How to find polynomial roots correctly?

7
votes

Consider a polynomial such as:

p = [1 -9 27 -27];

obviously the real root is 3:

polyval(p,3)

0

While using the roots function 

q = roots([1 -9 27 -27]);

with format short:

q =

   3.0000 + 0.0000i
   3.0000 + 0.0000i
   3.0000 - 0.0000i

and to check if the the roots are real:

bsxfun(@eq,ones(size(q)),isreal(q))

0
0
0

And even worse with format long I get:

roots([1 -9 27 -27])

ans =

  3.000019414068325 + 0.000000000000000i
  2.999990292965843 + 0.000016813349886i
  2.999990292965843 - 0.000016813349886i

How can I calculate roots of a polynomial correctly?

3
matlabpolynomials
Minor note: your check to see if the roots are real is not correct. isreal(q) gives false if the array q is complex. But some entries may have zero imaginary part. In fact, isreal(q) gives false, whereas for x = q(:).', isreal(x), end gives true, false, false. The first entry of q is real, the others are not, and q as a whole is not real - Luis Mendo

3 Answers

6
votes

You may have to work symbolically. You need the Symbolic Math Toolbox for that.

  1. Define the polynomial as a symbolic function. You can (a) use poly2sym to generate the symbolic polynomial from its coefficients. Or (b) better yet, define the symbolic function directly using a string. That way you avoid the loss of accuracy that may result from representing the coefficients as double.

  2. Use solve, which symbolically solves algebraic equations.

Code with option (a):

p = [1 -9 27 -27];
ps = poly2sym(p);
rs = solve(ps);

Code with option (b):

ps = sym('x^3-9*x^2+27*x-27');
rs = solve(ps);

In either case, the result is symbolic:

>> rs
rs =
 3
 3
 3

You may want to convert to numeric values using

r = double(rs);

In your example, this gives

>> format long
>> r
r =
     3
     3
     3
5
votes

This is due to floating point inaccuracies. Have a look at this post for details: Is floating point math broken?

One thing you can do is to round off the answer/s upto some decimal places like this:

q = round(roots([1 -9 27 -27]), 4) % rounding off to 4 decimal places
0
votes

This is very specific to your polynomial. In general you have to expect that a root of multiplicity m has a relative floating point error of magnitude mu^(1/m) where mu=1e-15 is the machine precision. In this case the multiplicity is m=3, thus the error in the range of 10^(-5). Which is exactly the scale of the errors in your results.

That this happens here with clear integer coefficients is a result of the method matlab uses, it computes the eigenvalues of the companion matrix, and the eigenvalue algorithm will transform the integer matrix into a proper floating point matrix with corresponding rounding errors in the first step of the algorithm.

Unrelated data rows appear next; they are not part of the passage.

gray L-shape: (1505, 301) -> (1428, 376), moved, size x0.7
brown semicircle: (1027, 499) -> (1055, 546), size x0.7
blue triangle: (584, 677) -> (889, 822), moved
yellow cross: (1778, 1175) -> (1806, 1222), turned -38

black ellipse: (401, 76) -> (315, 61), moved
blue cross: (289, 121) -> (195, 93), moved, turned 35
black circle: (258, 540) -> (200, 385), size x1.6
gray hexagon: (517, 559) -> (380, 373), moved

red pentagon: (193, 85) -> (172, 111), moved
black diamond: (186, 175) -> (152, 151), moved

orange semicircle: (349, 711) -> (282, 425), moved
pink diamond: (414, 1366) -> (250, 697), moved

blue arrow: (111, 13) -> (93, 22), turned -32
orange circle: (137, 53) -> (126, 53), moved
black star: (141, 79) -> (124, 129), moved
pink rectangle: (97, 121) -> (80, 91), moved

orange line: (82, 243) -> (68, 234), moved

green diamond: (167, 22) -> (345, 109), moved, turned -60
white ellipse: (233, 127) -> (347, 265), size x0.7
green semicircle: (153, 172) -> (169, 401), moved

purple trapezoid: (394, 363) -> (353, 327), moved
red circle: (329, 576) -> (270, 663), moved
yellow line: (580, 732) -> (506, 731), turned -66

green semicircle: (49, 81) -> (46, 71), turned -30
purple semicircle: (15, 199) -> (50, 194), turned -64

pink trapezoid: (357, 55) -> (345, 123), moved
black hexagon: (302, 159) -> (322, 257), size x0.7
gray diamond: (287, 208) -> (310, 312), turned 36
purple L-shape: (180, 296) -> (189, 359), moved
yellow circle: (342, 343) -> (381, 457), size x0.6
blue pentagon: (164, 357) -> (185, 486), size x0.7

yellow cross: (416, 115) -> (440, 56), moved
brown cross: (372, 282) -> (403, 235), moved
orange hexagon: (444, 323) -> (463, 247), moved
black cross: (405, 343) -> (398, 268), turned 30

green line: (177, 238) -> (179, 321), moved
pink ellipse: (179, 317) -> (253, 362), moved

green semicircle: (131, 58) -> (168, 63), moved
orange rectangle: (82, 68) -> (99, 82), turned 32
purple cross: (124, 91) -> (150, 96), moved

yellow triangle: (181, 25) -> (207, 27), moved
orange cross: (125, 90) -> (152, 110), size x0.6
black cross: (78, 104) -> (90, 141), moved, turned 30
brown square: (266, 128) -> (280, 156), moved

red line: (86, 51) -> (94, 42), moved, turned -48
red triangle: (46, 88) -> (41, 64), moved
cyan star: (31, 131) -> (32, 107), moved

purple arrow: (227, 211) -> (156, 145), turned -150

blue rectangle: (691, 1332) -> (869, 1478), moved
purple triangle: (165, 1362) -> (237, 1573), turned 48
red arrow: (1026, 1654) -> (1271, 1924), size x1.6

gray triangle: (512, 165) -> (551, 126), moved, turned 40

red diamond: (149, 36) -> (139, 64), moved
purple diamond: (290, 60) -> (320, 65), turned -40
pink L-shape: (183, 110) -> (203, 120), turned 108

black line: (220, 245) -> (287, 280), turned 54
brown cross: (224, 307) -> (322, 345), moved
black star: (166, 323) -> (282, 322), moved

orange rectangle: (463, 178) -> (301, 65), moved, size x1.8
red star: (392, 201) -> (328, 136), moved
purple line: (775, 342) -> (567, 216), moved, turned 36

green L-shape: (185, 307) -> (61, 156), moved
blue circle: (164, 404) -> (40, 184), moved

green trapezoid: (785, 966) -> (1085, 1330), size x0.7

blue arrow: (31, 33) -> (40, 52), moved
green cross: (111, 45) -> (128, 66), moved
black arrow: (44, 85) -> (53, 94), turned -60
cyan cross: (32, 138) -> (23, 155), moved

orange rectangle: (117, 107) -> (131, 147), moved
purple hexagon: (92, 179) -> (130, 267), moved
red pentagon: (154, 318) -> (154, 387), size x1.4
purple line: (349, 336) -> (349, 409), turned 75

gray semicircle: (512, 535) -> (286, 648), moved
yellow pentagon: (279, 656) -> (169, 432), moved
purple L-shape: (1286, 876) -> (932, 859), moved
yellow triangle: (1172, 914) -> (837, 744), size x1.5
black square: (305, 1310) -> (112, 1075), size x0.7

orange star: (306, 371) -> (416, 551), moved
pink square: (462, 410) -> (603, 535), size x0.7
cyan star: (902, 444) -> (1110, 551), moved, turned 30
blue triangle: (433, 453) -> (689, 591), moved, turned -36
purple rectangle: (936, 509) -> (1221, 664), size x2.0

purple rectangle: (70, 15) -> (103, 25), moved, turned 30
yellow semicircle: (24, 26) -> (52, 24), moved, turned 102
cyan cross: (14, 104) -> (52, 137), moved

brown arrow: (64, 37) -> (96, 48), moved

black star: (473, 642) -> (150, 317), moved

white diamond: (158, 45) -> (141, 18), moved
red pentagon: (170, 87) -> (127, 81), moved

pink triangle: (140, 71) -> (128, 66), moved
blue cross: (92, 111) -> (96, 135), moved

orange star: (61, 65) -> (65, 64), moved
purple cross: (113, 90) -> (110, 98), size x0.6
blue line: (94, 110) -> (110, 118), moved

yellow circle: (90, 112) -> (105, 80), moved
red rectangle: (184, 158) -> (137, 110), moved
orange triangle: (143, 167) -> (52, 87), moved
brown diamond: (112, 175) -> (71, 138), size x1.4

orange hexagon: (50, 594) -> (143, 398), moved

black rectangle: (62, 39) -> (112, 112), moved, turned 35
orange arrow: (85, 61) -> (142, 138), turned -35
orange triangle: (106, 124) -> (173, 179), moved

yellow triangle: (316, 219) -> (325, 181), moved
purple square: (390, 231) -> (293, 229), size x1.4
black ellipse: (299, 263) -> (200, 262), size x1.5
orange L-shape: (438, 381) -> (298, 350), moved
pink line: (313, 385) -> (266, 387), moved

Other algorithms have empirical tests for multiplicities and associated clusters of approximative roots and thus are able to correct this error. In this case you could achieve this by replacing each root by the average of the 3 roots.

Mathematically, you have some polynomial 

p(x)=(x-a)^m*q(x)

with a root at x=a of multiplicity m. Due to floating point operations, the solver effectively "sees" a polynomial

p(x)+e(x)

where the coefficients of e(x) have a size that is the magnitude of the coefficients of p times mu. Close to the root a, this perturbed polynomial can be effectively replaced by

(x-a)^m*q(a)+e(a) = 0  <==>  (x-a)^m = -e(a)/q(a)

so that the solutions form an m-pointed regular polygon or star centered at a with radius |e(a)/q(a)|^(1/m) which should be in the region of |a|*mu^(1/m).